But unlike most other commentators on this article I will say, this is good for Soylent. They need to examine their formula as closely as possible. If the crew constructing Soylent are serious about getting this to children starving around the world then they need to make sure that it's the best possible product that they can construct.

I haven't once seen them (and this may just be my own fault) try to sell this product as an after workout supplement. It is true that Rhinehart is advertising Soylent as an entire meal replacement all together, and though I hope for this to someday become a possibility, I understand the criticism. Just remember that there are people out there who get 0 meals a day. For multiple days on end. I would much rather see this shipped to India/Central Africa than McD's, Muscle Milk, a box of Potatoes or really anything else(if we're talking about only shipping one thing that is).

They could probably use a chemist on staff, and I assume they eventually will have just that.

So if this idiot's idea is so stupid...why bother talking about it at all? It is not like people were starting to buy his crap and they needed to be better educated before they endangered their health. This is a nobody that 99.999999999999% of the world has never heard of and never will. (Then again, that same percentage has never heard of this site, nor ever will.)

I sure hope you are not counting on this being your financial future. Because I don't want to pay for your food stamps any longer than I have to.

Why bother trying to improve an idea that is so stupid that it is not worth saving?

□ □ □ □ □

__Study questions__:
1. In the Soylent comments, list each thing the writer names as less worth shipping to India/Central Africa than Soylent.
2. Write out the Soylent comments from "So if this idiot's" up to and including "than I have to.", replacing "idiot" with "inventor".
Nothing in these records is needed here.

[Rendered chart images]
□ □ □ □ □

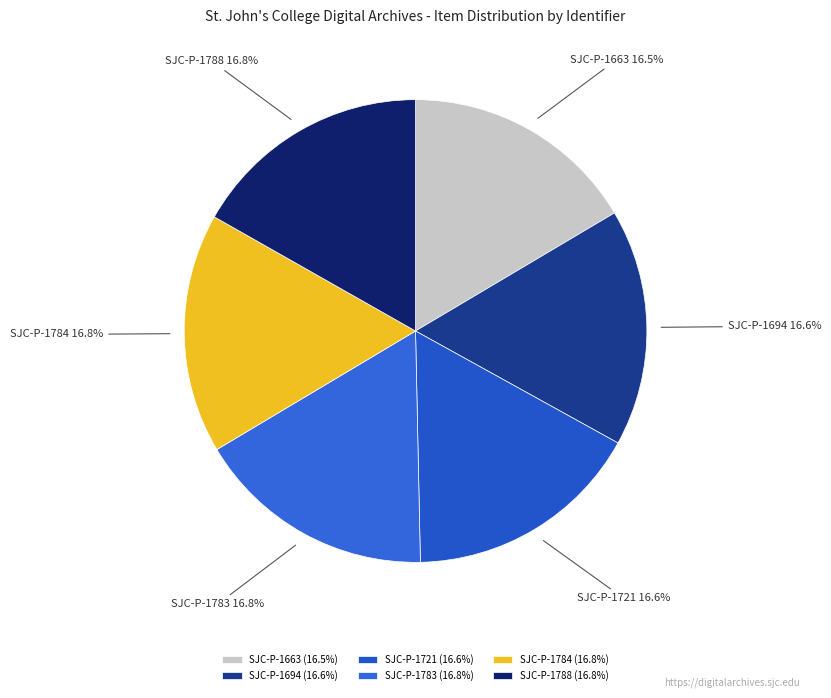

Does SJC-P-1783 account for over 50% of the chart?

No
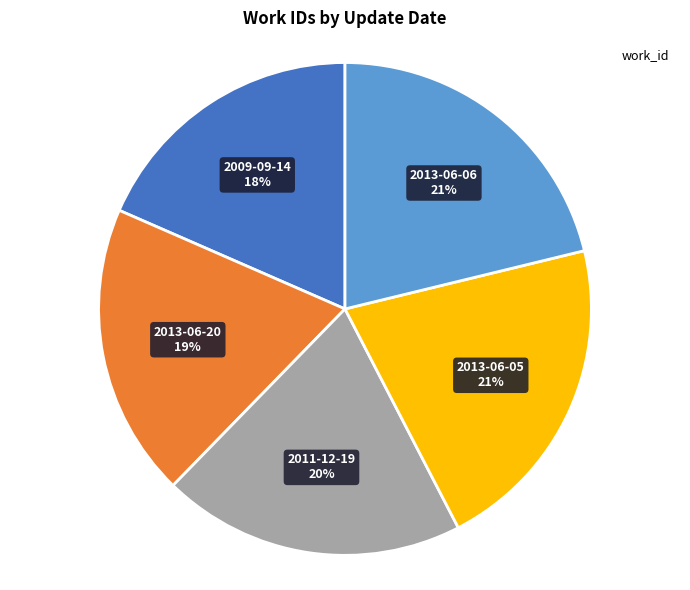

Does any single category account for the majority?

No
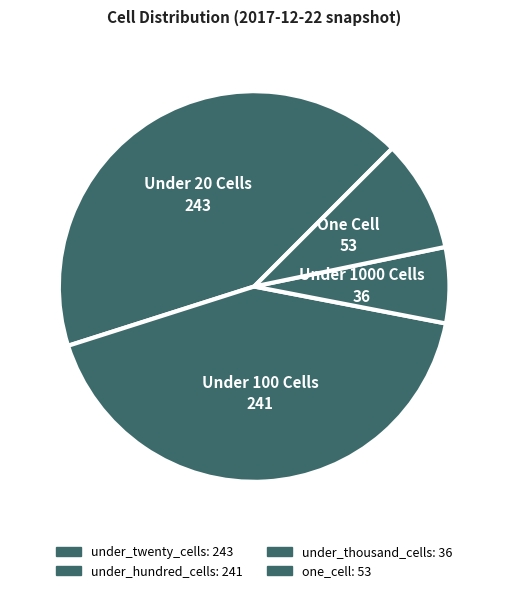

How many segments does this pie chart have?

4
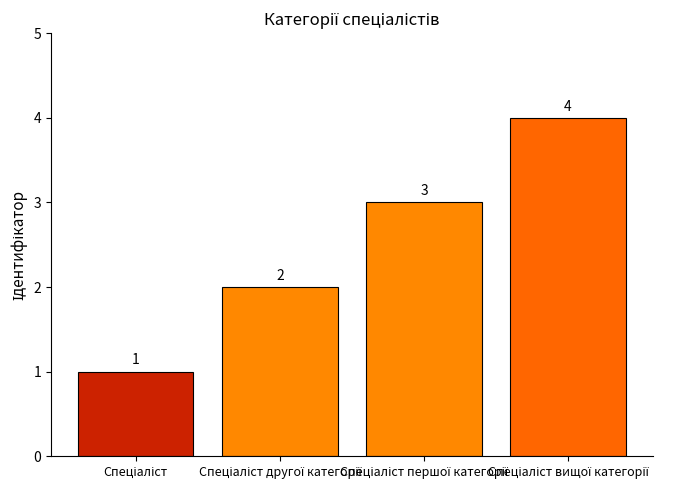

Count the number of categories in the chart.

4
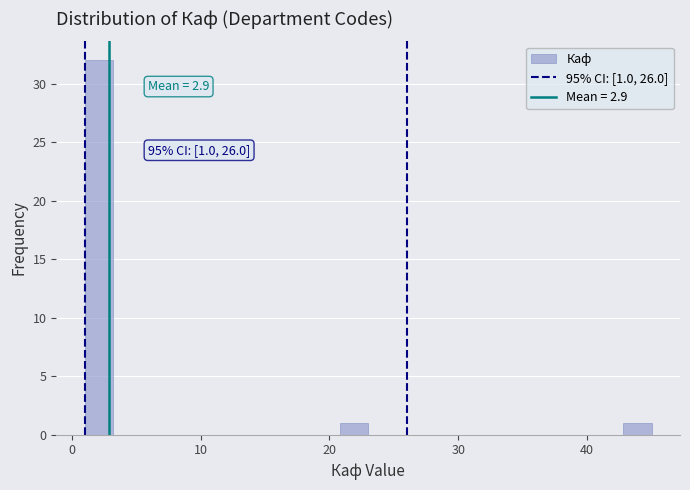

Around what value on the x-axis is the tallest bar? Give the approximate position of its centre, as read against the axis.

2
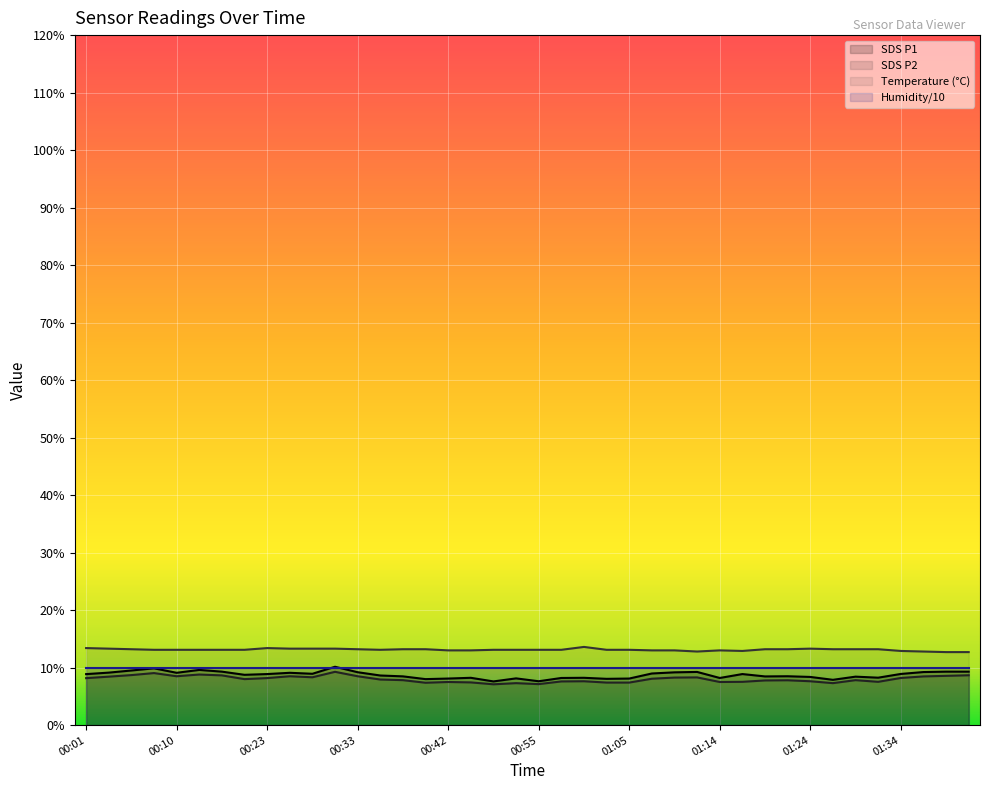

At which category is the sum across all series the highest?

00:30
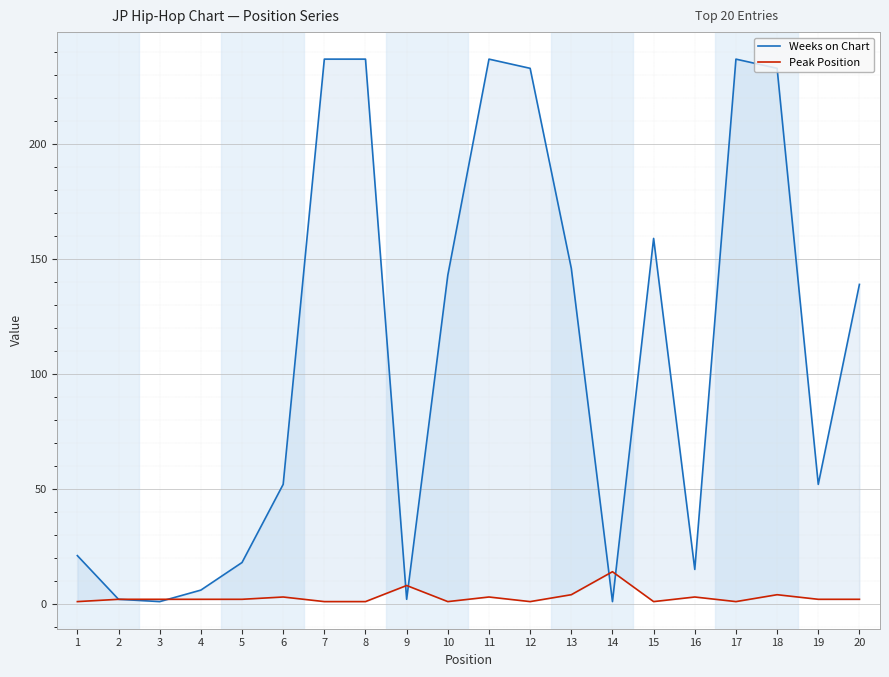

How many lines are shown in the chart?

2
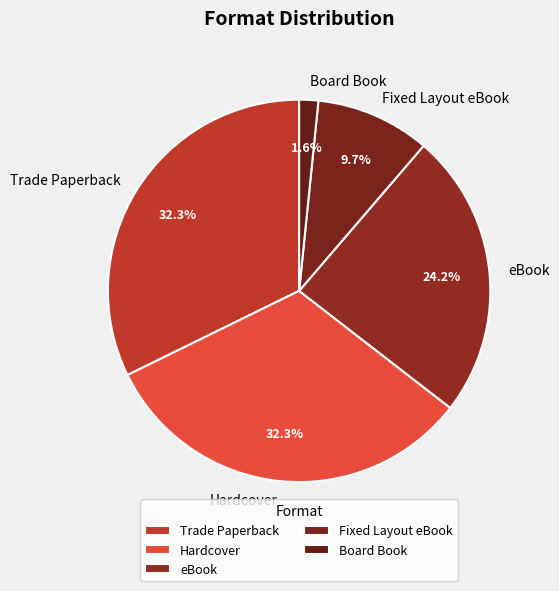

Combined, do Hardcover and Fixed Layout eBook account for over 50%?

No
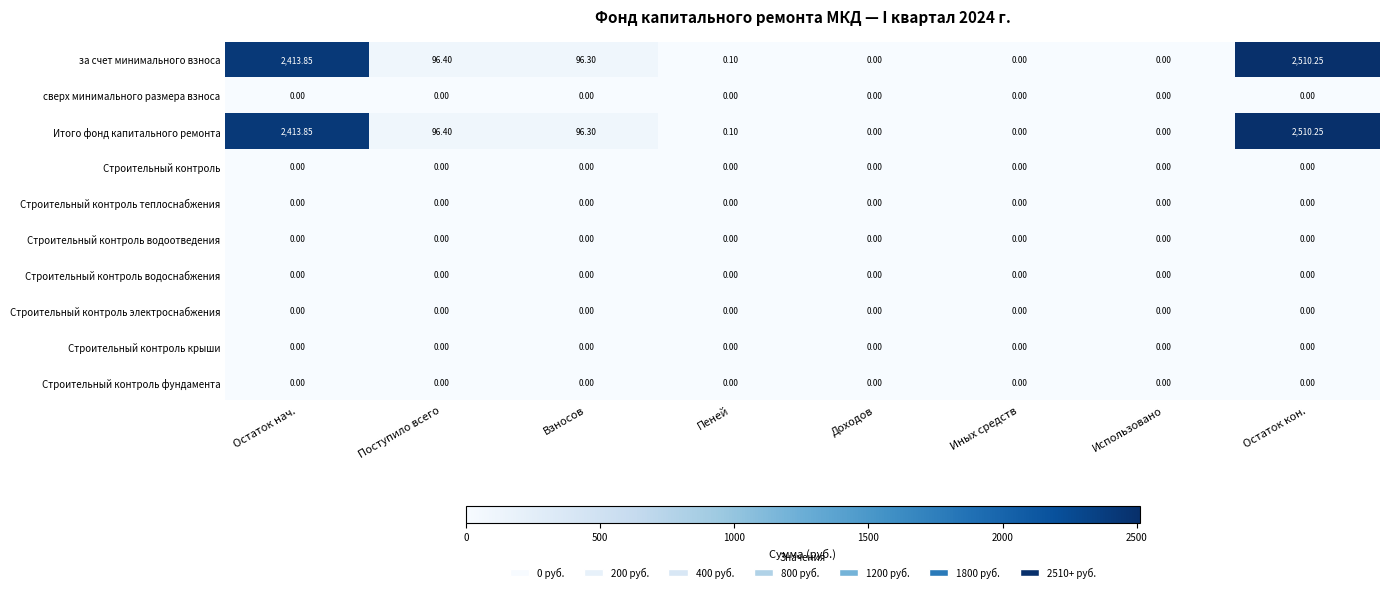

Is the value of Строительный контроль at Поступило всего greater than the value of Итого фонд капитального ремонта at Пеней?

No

□ □ □ □ □

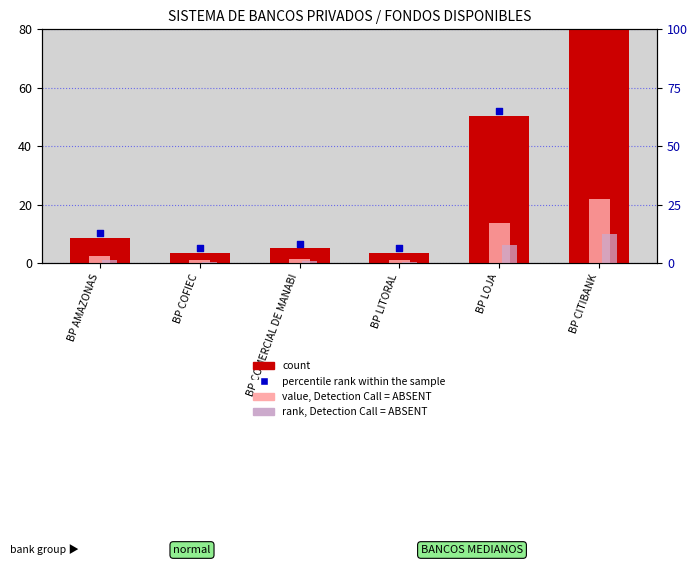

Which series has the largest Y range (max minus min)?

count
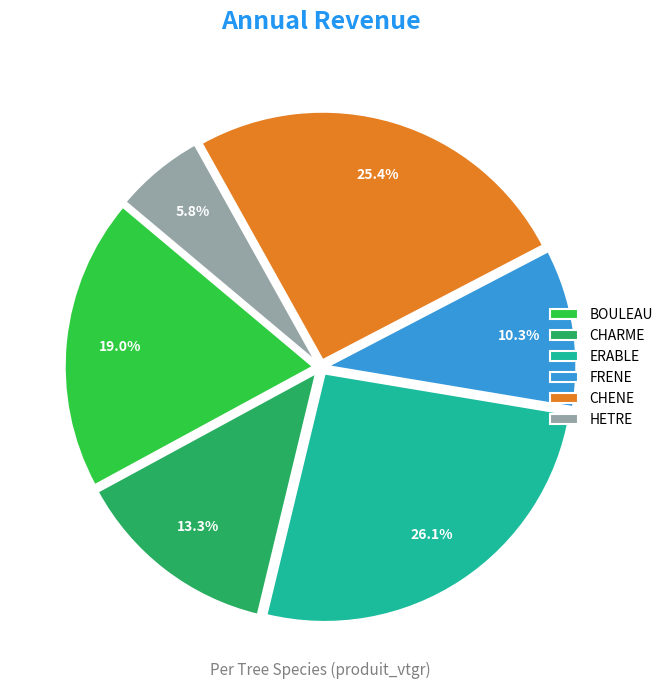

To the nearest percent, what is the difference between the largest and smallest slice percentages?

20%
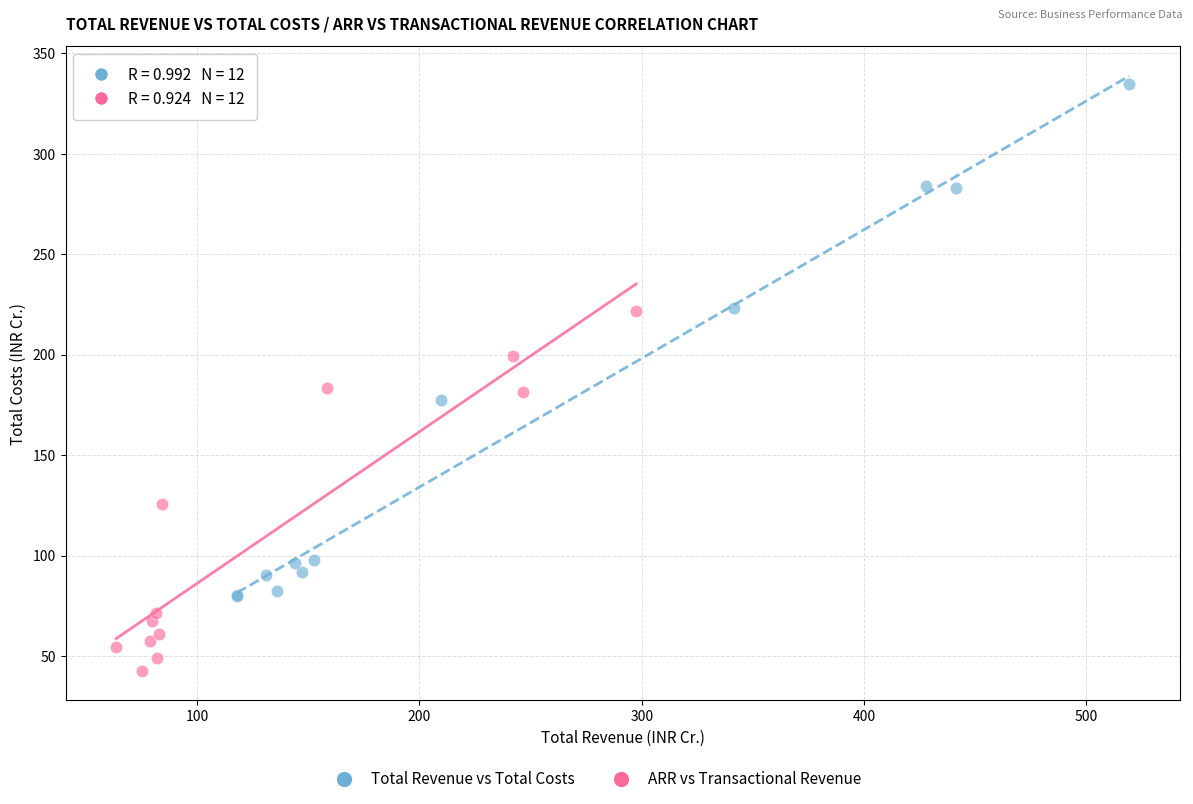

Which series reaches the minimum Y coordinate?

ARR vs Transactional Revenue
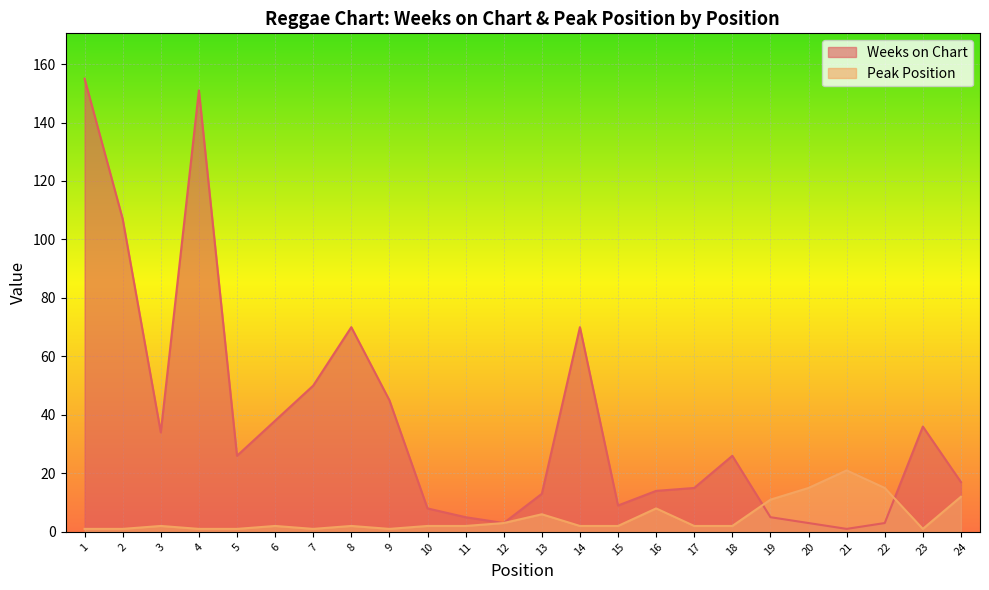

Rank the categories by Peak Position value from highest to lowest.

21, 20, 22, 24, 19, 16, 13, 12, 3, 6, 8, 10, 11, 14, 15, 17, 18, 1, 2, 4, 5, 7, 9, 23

□ □ □ □ □

__Results by task__:
1. McD's, Muscle Milk, a box of Potatoes

2.
So if this inventor's idea is so stupid...why bother talking about it at all? It is not like people were starting to buy his crap and they needed to be better educated before they endangered their health. This is a nobody that 99.999999999999% of the world has never heard of and never will. (Then again, that same percentage has never heard of this site, nor ever will.)

I sure hope you are not counting on this being your financial future. Because I don't want to pay for your food stamps any longer than I have to.